### [Document source]
▼
Dans le présent projet de loi, l’introduction du grade à accès fonctionnel, le GRAF, ne concerne pas simplement 8 000 agents, comme l’a rappelé à juste titre M. Mahéas, car cela s’accompagne d’une refonte du pied de la grille A, avec une bonification pour les premiers échelons. Le dispositif va donc nettement plus loin que la seule mise en place du GRAF.

En ce qui concerne la politique des effectifs, la règle du non-remplacement d’un fonctionnaire partant à la retraite sur deux ne s’applique pas uniformément à toutes les administrations, monsieur Sueur. Je n’aurais aucune difficulté à vous démontrer qu’elle est mise en œuvre dans certaines administrations mais pas dans d’autres : ce n’est pas un couperet qui s’abat de façon aveugle.

En outre, l’application de cette règle permet le financement de mesures catégorielles tout à fait importantes. Pour être précis, sur quelque 950 millions d’euros économisés annuellement, 450 millions d’euros sont « restitués » aux fonctionnaires sous forme de mesures catégorielles : nous sommes au-delà de la barre théorique des 50 %, et je crois pouvoir vous dire que ce sera encore plus vrai pour 2009.

J’ajoute qu’il ne s’agit en aucun cas, pour nous, de crier haro sur la fonction publique territoriale ; nous constatons simplement que ses effectifs ont beaucoup augmenté ces dernières années, puisqu’elle comptait, en 2008, 330 000 agents de plus qu’en 1998. Nous avons eu l’occasion d’en parler ensemble, monsieur Mahéas, lors de mon audition par la commission des lois : c’est là un chiffre objectif, non un jugement, et je souligne à nouveau ici qu’il s’agit d’une augmentation hors transferts de compétences. Par ces rappels, je souhaite simplement indiquer que notre politique mérite peut-être mieux que des jugements lapidaires.

Pour ma part, je m’abstiens de porter de tels jugements, me bornant à relever que nous pouvons sans doute améliorer notre système de gestion. À cette fin, le projet de loi prévoit la possibilité d’introduire l’intéressement collectif et la prime de fonctions et de résultats. Je me permets de vous rappeler, à cet instant, que le statut de la fonction publique de 1946 mentionnait à la fois l’intéressement collectif et la reconnaissance du mérite dans la rémunération du fonctionnaire : nous procédons donc non pas à un bouleversement, ni même à un aggiornamento, mais à une remise en ordre.
▲
### [Listing fourni]
▼
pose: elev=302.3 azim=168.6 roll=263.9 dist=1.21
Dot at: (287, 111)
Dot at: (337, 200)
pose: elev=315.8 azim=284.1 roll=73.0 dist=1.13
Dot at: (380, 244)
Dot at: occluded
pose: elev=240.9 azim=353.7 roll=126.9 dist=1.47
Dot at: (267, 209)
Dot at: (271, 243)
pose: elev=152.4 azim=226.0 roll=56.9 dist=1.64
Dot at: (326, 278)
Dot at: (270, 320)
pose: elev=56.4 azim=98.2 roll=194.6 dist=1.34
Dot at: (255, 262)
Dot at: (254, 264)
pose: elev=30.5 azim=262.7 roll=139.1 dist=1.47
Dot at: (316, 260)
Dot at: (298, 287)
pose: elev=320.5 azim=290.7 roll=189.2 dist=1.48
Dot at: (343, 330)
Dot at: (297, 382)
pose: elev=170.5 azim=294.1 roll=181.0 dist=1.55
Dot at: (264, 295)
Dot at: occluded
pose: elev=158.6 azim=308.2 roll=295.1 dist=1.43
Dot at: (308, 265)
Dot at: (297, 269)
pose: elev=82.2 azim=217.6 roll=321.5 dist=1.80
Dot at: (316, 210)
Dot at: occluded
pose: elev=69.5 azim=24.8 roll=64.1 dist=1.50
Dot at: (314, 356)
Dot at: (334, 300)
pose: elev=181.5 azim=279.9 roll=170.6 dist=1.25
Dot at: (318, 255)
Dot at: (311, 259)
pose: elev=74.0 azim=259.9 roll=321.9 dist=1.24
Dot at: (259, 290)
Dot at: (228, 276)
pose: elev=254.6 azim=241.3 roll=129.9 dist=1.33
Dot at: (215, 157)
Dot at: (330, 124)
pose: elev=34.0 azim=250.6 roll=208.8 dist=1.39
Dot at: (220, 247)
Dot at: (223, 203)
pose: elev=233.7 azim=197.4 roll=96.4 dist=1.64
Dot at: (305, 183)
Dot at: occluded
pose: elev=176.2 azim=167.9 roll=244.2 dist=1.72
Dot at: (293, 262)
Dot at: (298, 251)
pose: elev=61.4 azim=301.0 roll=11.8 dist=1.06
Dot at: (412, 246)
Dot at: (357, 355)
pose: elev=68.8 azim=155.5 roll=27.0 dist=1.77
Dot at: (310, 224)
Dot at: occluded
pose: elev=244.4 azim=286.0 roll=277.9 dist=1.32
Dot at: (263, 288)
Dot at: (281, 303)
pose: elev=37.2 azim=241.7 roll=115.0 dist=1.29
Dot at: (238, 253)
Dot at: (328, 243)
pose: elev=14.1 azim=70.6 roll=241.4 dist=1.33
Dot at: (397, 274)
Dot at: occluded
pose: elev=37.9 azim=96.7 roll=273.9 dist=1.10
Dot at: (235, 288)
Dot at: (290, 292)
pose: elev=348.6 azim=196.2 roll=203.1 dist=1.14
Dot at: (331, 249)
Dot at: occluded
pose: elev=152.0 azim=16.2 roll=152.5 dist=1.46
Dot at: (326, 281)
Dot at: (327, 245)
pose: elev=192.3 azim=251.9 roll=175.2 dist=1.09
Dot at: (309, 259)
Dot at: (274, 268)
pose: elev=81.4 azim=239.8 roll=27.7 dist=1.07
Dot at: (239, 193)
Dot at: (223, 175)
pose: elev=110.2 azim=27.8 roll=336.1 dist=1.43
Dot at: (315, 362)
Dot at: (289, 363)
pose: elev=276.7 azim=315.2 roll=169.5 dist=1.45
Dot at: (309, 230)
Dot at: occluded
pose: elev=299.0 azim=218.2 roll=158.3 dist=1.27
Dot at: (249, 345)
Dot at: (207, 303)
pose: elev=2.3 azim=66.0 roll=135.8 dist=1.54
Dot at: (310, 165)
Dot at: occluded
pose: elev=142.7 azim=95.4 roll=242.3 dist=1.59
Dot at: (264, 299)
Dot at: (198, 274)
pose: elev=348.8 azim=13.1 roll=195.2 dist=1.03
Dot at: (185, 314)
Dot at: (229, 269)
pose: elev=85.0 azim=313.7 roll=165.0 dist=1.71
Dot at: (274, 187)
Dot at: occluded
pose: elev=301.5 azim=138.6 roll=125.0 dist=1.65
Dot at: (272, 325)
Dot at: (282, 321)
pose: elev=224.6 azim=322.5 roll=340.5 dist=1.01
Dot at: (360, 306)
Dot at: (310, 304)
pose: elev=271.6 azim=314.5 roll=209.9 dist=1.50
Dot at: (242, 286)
▲
### [Consigne 1]
Citez fidèlement le passage du texte sur la fonction publique qui va de « Pour ma part, je » jusqu'à « remise en ordre. ».
### [Consigne 2]
Prolongez le texte sur la fonction publique au-delà de sa dernière phrase.

### [Réponse finale 1]
Pour ma part, je m’abstiens de porter de tels jugements, me bornant à relever que nous pouvons sans doute améliorer notre système de gestion. À cette fin, le projet de loi prévoit la possibilité d’introduire l’intéressement collectif et la prime de fonctions et de résultats. Je me permets de vous rappeler, à cet instant, que le statut de la fonction publique de 1946 mentionnait à la fois l’intéressement collectif et la reconnaissance du mérite dans la rémunération du fonctionnaire : nous procédons donc non pas à un bouleversement, ni même à un aggiornamento, mais à une remise en ordre.

### [Réponse finale 2]
En effet, la situation actuelle manque totalement de transparence : il existe plus de 1 800 primes différentes dans la fonction publique d’État, et cet imbroglio rend difficile une mobilité répondant pourtant parfaitement aux desiderata des agents et à la nécessité de moderniser l’administration.

De plus, la clarification facilitera les évaluations. Si, au terme d’une discussion avec les organisations syndicales, nous parvenons à bien déterminer les trois critères d’attribution excellemment évoqués par M. Frassa, nous y verrons enfin un peu plus clair dans un régime indemnitaire fort compliqué. Voilà quelques jours, le président de l’Association des régions de France m’a d’ailleurs demandé que l’État envisage comment on pourrait rétablir un peu d’ordre dans tout cela, afin qu’un modèle d’organisation des primes puisse être proposé à la fonction publique territoriale. C’est sans doute là ce que M. Sueur appelle du néo-jacobinisme !

En résumé, mesdames, messieurs les sénateurs, le Gouvernement revendique la possibilité d’introduire dans un projet de loi un amendement complémentaire au texte d’un accord négocié avec les organisations syndicales, car il serait invraisemblable de ne pas le faire si le dispositif est dans l’intérêt des agents.

En ce qui concerne le paritarisme numérique, personne ne pourra valablement prétendre qu’il est supprimé dans la fonction publique territoriale.

Enfin, en matière de politique des rémunérations, je vous confirme que nous engagerons une large discussion avec les organisations syndicales à la fin du mois de juin. Elle se poursuivra jusqu’au mois de juillet, conformément aux engagements du Président de la République et du Premier ministre. Soyez assurés de notre volonté d’écoute. Cette discussion portera sur les évolutions indiciaires, certes, mais aussi, plus largement, sur le pouvoir d’achat : en 2009, si l’augmentation indiciaire s’est élevée à 0, 5 %, l’augmentation du pouvoir d’achat a été nettement supérieure.